YK Poudel

Bhutan’s irrigation schemes face significant challenges due to the absence of a standard operating procedure (SOP) among the various agencies responsible for planning, development, and monitoring.

This issue was unanimously acknowledged by members of the House during a presentation by the Public Accounts Committee (PAC) on the irrigation system yesterday.

Multiple agencies, including the Department of Agriculture (DoA), Department of Infrastructure and Development (DoID), Department of Water (DoW), National Environment Commission Secretariat (NECS), and Local Governments, are involved in providing safe drinking water and irrigation to the public.

Chairperson of the PAC, Gyambo Tshering, presented the report to the House. The committee conducted field visits, held consultations with relevant agencies, and examined reports to assess and understand the irrigation system’s efficiency and effectiveness.

The study aimed to determine the economy, efficiency, and effectiveness of developing and managing reliable, adequate, and sustainable irrigation systems.

The committee identified various inadequacies, including a lack of institutional structures to implement Integrated Water Resources Management (IWRM) and the non-implementation of the IWRM approach.

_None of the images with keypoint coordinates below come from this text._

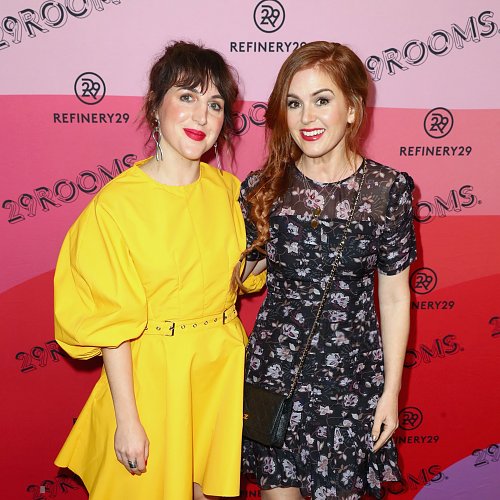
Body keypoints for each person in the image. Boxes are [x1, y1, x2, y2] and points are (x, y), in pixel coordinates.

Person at [54, 41, 265, 500]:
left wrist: (286, 234)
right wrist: (127, 420)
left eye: (215, 105)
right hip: (152, 376)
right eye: (187, 96)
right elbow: (110, 324)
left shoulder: (232, 192)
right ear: (156, 105)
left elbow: (247, 275)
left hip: (222, 368)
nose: (201, 116)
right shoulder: (117, 205)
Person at [237, 41, 417, 499]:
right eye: (294, 103)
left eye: (322, 100)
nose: (306, 118)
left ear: (352, 108)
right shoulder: (262, 189)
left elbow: (395, 296)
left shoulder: (386, 190)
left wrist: (391, 392)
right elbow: (233, 277)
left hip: (350, 381)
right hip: (274, 373)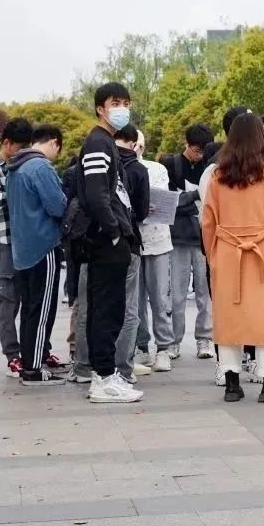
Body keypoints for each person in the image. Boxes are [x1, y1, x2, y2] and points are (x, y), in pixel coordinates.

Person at [202, 111, 264, 402]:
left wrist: (213, 255)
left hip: (228, 253)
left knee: (229, 318)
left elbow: (208, 221)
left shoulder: (218, 175)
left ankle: (232, 384)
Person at [72, 82, 142, 403]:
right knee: (105, 310)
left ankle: (105, 374)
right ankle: (103, 378)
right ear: (100, 108)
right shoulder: (98, 143)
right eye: (115, 103)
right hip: (105, 240)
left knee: (109, 309)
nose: (122, 108)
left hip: (110, 237)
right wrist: (114, 232)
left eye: (125, 102)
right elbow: (97, 194)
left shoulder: (105, 142)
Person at [7, 124, 67, 386]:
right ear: (53, 142)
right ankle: (33, 368)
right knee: (42, 311)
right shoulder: (40, 167)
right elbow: (58, 206)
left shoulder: (15, 168)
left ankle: (31, 361)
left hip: (22, 249)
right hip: (43, 247)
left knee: (30, 310)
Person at [0, 118, 34, 374]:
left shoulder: (27, 164)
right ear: (7, 143)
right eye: (19, 148)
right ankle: (12, 354)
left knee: (31, 299)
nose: (22, 153)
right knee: (7, 300)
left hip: (29, 242)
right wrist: (20, 182)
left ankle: (35, 350)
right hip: (4, 242)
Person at [161, 123, 215, 361]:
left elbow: (211, 200)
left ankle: (205, 337)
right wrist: (194, 197)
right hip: (179, 237)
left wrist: (185, 201)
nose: (199, 155)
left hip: (204, 236)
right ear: (187, 144)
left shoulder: (209, 166)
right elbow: (169, 202)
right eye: (196, 150)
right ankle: (174, 341)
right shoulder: (171, 165)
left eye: (203, 151)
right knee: (178, 294)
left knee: (205, 292)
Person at [134, 131, 176, 374]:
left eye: (137, 145)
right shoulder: (118, 169)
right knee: (135, 301)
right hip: (133, 242)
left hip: (158, 240)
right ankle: (141, 345)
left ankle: (164, 347)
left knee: (160, 298)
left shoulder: (157, 169)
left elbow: (156, 201)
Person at [113, 123, 149, 382]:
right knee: (129, 308)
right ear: (134, 143)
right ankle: (124, 367)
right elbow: (142, 211)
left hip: (100, 244)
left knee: (103, 305)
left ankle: (93, 365)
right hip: (129, 241)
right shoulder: (138, 169)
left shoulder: (98, 161)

Water User Associations (WUAs) were also not instituted, and there was a lack of comprehensive information on water resources.

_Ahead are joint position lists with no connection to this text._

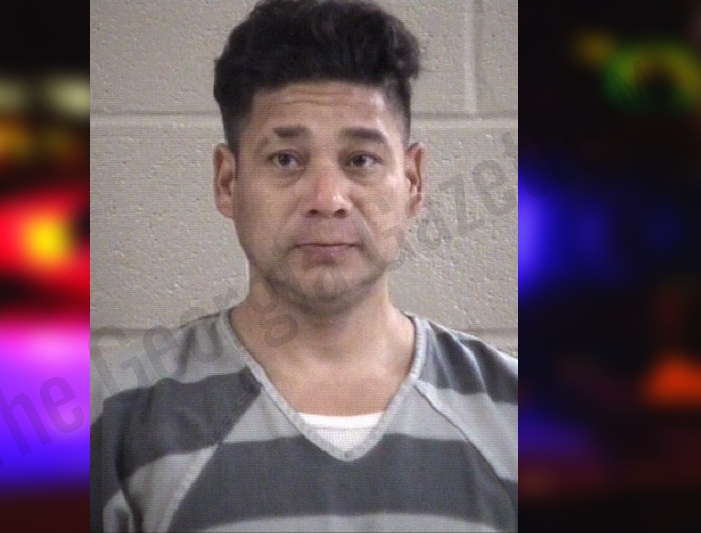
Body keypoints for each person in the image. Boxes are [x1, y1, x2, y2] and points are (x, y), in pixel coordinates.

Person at [90, 0, 517, 531]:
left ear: (413, 182)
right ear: (228, 181)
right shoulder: (119, 420)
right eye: (285, 159)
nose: (327, 199)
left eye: (360, 160)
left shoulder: (518, 414)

Members of Parliament raised concerns regarding the equal distribution of water among beneficiaries and the perceived lack of transparency in the implementation of water projects.

They questioned the effectiveness of government agencies and departments and emphasised the importance of working collaboratively under one set of guidelines and policies.

The report noted that while some farmers have followed rotation processes for irrigation, others have called for stronger policy implementation to ensure equitable water distribution.

Although Bhutan boasts rich surface water resources, with five major river basins, only 25 percent of the cultivated area benefits from assured irrigation, while the remaining 75 percent depends on rain for water requirements.

The Water Act of Bhutan 2011 emphasises decentralising the authority of water governance within river basins. While River Basin Committees (RBCs) have been established for Wangchhu River Basin, others, like Amochhu, Punatsangchhu, Mangdechhu, and Drangmechhu, still lack RBCs.

The establishment of Water Users’ Associations (WUAs) to manage water sources and supply services, as required by legislation, remains incomplete. This shortcoming affects planning and development for irrigation infrastructure at the national level.

The report also highlighted the lack of multi-disciplinary feasibility studies for irrigation projects, causing damages to existing schemes due to the expansion of roads and other developmental activities.

To address these issues, the committee proposed seven recommendations, including expediting the operationalisation of IWRM plans, reviewing and updating NIP 2012, and maintaining a comprehensive inventory of irrigation systems.

The recommendations will be adopted through a voting process as per procedure along with the deliberation on the Performance Audit Report on Preparedness for Cybersecurity and its recommendations in today’s Joint Sitting.